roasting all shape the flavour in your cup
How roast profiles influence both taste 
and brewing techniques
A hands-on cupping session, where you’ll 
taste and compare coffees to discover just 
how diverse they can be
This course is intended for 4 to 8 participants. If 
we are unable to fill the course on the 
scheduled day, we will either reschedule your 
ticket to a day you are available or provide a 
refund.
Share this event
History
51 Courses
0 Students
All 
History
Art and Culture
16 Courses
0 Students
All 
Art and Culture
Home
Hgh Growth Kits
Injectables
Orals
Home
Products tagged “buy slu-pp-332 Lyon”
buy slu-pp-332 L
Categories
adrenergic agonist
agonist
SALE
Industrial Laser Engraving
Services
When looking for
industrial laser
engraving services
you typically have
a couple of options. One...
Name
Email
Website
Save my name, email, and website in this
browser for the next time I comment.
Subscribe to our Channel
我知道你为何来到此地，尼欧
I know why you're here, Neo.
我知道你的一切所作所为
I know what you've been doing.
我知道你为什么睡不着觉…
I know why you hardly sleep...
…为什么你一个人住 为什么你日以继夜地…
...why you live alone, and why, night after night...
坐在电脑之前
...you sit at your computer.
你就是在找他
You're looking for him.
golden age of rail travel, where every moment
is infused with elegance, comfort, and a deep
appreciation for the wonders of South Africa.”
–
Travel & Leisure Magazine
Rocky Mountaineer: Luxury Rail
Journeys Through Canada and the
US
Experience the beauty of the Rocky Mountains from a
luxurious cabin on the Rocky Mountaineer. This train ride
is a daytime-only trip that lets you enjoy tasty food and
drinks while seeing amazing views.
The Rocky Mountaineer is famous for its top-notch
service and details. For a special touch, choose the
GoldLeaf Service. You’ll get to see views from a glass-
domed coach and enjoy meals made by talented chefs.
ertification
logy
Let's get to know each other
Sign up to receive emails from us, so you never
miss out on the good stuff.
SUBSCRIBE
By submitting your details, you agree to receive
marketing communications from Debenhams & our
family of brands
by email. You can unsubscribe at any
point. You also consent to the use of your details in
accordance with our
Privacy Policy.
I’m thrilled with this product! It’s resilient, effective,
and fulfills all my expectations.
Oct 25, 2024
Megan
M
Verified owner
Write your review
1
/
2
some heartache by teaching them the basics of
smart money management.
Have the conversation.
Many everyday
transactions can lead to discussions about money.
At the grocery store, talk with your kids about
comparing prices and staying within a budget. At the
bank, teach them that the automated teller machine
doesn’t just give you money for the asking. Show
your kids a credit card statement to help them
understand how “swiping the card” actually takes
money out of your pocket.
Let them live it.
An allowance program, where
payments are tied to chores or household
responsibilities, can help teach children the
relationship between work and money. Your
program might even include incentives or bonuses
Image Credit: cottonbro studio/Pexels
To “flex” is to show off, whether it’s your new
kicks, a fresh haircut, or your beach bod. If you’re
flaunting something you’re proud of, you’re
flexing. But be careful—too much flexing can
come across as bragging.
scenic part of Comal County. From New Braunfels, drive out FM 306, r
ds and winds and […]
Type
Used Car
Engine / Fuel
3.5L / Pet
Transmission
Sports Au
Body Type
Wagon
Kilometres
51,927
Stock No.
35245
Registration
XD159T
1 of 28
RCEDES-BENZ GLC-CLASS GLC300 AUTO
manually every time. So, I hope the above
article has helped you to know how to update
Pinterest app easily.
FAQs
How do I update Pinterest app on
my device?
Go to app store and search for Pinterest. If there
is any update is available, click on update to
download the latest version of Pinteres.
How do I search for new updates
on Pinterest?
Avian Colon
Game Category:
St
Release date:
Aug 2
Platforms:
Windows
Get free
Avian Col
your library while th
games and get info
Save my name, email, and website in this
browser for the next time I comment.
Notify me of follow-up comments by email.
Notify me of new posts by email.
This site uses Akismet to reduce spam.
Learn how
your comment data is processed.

§ What this task involves:
Copy the text of every record above line for line, keeping each line's wording, spelling, and punctuation unchanged.

§ Response to this task:
roasting all shape the flavour in your cup
How roast profiles influence both taste 
and brewing techniques
A hands-on cupping session, where you’ll 
taste and compare coffees to discover just 
how diverse they can be
This course is intended for 4 to 8 participants. If 
we are unable to fill the course on the 
scheduled day, we will either reschedule your 
ticket to a day you are available or provide a 
refund.
Share this event
History
51 Courses
0 Students
All 
History
Art and Culture
16 Courses
0 Students
All 
Art and Culture
Home
Hgh Growth Kits
Injectables
Orals
Home
Products tagged “buy slu-pp-332 Lyon”
buy slu-pp-332 L
Categories
adrenergic agonist
agonist
SALE
Industrial Laser Engraving
Services
When looking for
industrial laser
engraving services
you typically have
a couple of options. One...
Name
Email
Website
Save my name, email, and website in this
browser for the next time I comment.
Subscribe to our Channel
我知道你为何来到此地，尼欧
I know why you're here, Neo.
我知道你的一切所作所为
I know what you've been doing.
我知道你为什么睡不着觉…
I know why you hardly sleep...
…为什么你一个人住 为什么你日以继夜地…
...why you live alone, and why, night after night...
坐在电脑之前
...you sit at your computer.
你就是在找他
You're looking for him.
golden age of rail travel, where every moment
is infused with elegance, comfort, and a deep
appreciation for the wonders of South Africa.”
–
Travel & Leisure Magazine
Rocky Mountaineer: Luxury Rail
Journeys Through Canada and the
US
Experience the beauty of the Rocky Mountains from a
luxurious cabin on the Rocky Mountaineer. This train ride
is a daytime-only trip that lets you enjoy tasty food and
drinks while seeing amazing views.
The Rocky Mountaineer is famous for its top-notch
service and details. For a special touch, choose the
GoldLeaf Service. You’ll get to see views from a glass-
domed coach and enjoy meals made by talented chefs.
ertification
logy
Let's get to know each other
Sign up to receive emails from us, so you never
miss out on the good stuff.
SUBSCRIBE
By submitting your details, you agree to receive
marketing communications from Debenhams & our
family of brands
by email. You can unsubscribe at any
point. You also consent to the use of your details in
accordance with our
Privacy Policy.
I’m thrilled with this product! It’s resilient, effective,
and fulfills all my expectations.
Oct 25, 2024
Megan
M
Verified owner
Write your review
1
/
2
some heartache by teaching them the basics of
smart money management.
Have the conversation.
Many everyday
transactions can lead to discussions about money.
At the grocery store, talk with your kids about
comparing prices and staying within a budget. At the
bank, teach them that the automated teller machine
doesn’t just give you money for the asking. Show
your kids a credit card statement to help them
understand how “swiping the card” actually takes
money out of your pocket.
Let them live it.
An allowance program, where
payments are tied to chores or household
responsibilities, can help teach children the
relationship between work and money. Your
program might even include incentives or bonuses
Image Credit: cottonbro studio/Pexels
To “flex” is to show off, whether it’s your new
kicks, a fresh haircut, or your beach bod. If you’re
flaunting something you’re proud of, you’re
flexing. But be careful—too much flexing can
come across as bragging.
scenic part of Comal County. From New Braunfels, drive out FM 306, r
ds and winds and […]
Type
Used Car
Engine / Fuel
3.5L / Pet
Transmission
Sports Au
Body Type
Wagon
Kilometres
51,927
Stock No.
35245
Registration
XD159T
1 of 28
RCEDES-BENZ GLC-CLASS GLC300 AUTO
manually every time. So, I hope the above
article has helped you to know how to update
Pinterest app easily.
FAQs
How do I update Pinterest app on
my device?
Go to app store and search for Pinterest. If there
is any update is available, click on update to
download the latest version of Pinteres.
How do I search for new updates
on Pinterest?
Avian Colon
Game Category:
St
Release date:
Aug 2
Platforms:
Windows
Get free
Avian Col
your library while th
games and get info
Save my name, email, and website in this
browser for the next time I comment.
Notify me of follow-up comments by email.
Notify me of new posts by email.
This site uses Akismet to reduce spam.
Learn how
your comment data is processed.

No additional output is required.